4. Ask the students to look at the front and back covers of the book and to read the information. Which questions can they definitely answer? Which ones can they guess? Now they should be able to choose the correct answer to the questions with more than one option. Encourage the students to share any additional questions they may have about the story.

5. The students read the first extract and decide whether the sentences are true or false. If false, have them provide the right information using evidence from the text.

6. The students focus on 6 words and expressions from the text. They first match the words and expressions with their meanings. Then they read the text again and explain why each of these words or expressions are used in the story.

7. Play the following: 

Before watching the clip, read the following questions with the students: 

  • What’s the name of the man at the beginning of the clip?
  • Where does he live? 
  • What or who is he looking for? 
  • What is this man’s role in the story? 

Discuss the answers.

8. Have the students read the second extract belonging to the end of the novel and ask them to answer the questions.

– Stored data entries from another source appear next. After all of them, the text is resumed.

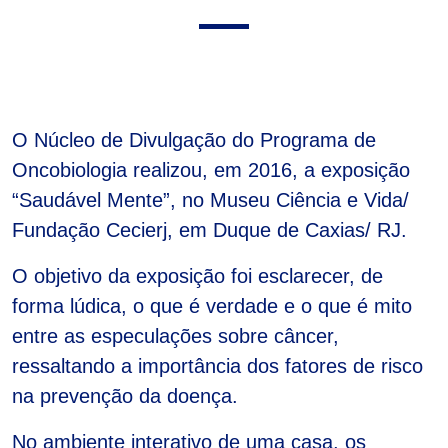
O Núcleo de Divulgação do Programa de
Oncobiologia realizou, em 2016, a exposição
“Saudável Mente”, no Museu Ciên­cia e Vida/
Fundação Cecierj, em Duque de Caxias/ RJ.
O objetivo da exposição foi esclarecer, de
forma lúdica, o que é verdade e o que é mito
entre as especulações sobre câncer,
ressaltando a importância dos fatores de risco
na prevenção da doença.
No ambiente interativo de uma casa, os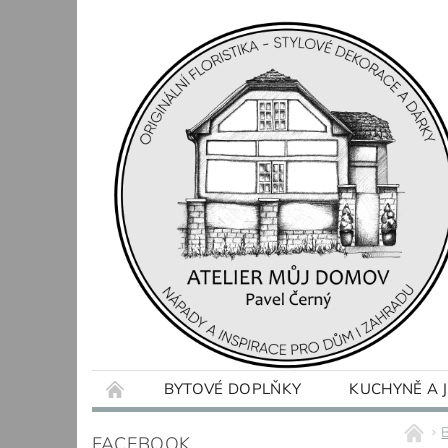
BYTOVÉ DOPLŇKY
KUCHYNĚ A 
OBCHODNÍ PODMÍNKY
KONTAKTY
FACEBOOK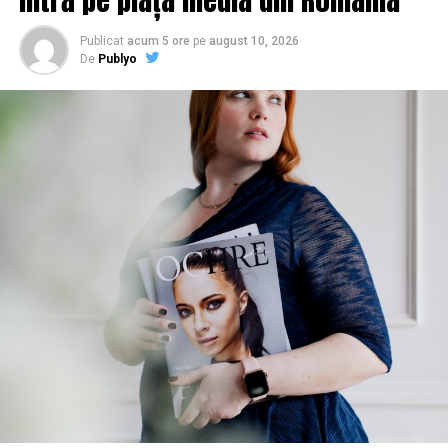
Publicat
acum 5 ore
pe
august 10, 2026
De
Publyo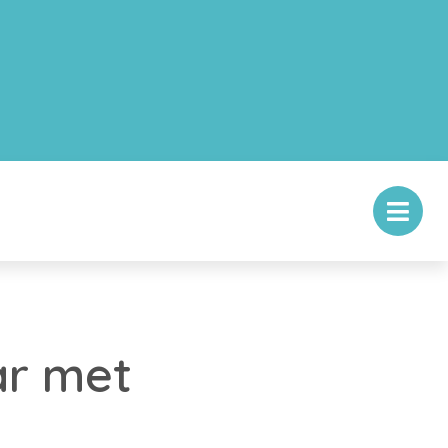
ar met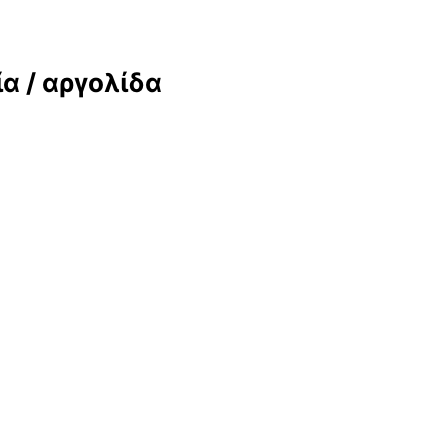
 / αργολίδα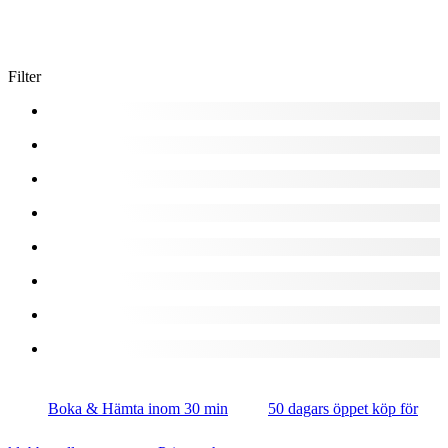
Filter
Boka & Hämta inom 30 min
50 dagars öppet köp för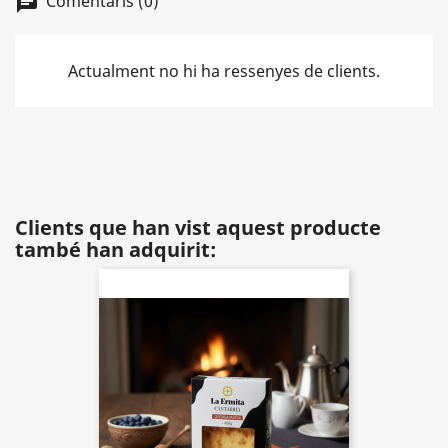
Comentaris (0)
chat
Actualment no hi ha ressenyes de clients.
Clients que han vist aquest producte
també han adquirit: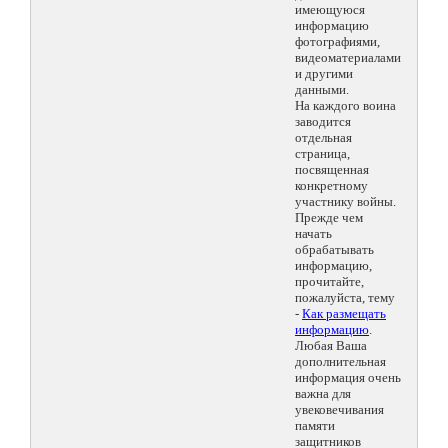
имеющуюся
информацию
фотографиями,
видеоматериалами
и другими
данными.
На каждого воина
заводится
отдельная
страница,
посвященная
конкретному
участнику войны.
Прежде чем
начать
обрабатывать
информацию,
прочитайте,
пожалуйста, тему
-
Как размещать
информацию
.
Любая Ваша
дополнительная
информация очень
важна для
увековечивания
памяти
защитников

Allow enough time for students to answer the questions individually first, since most of them will ask them to provide their own personal reaction to the text. The students share their answers with the rest of the group. Is the information gap we have created distinctive enough to get the students to read the novel or watch the film?

9. Writing: Does money bring happiness? The students write a for and against essay on this topic. To help them with the planning stage, ask them to discuss a few statements with their partners first.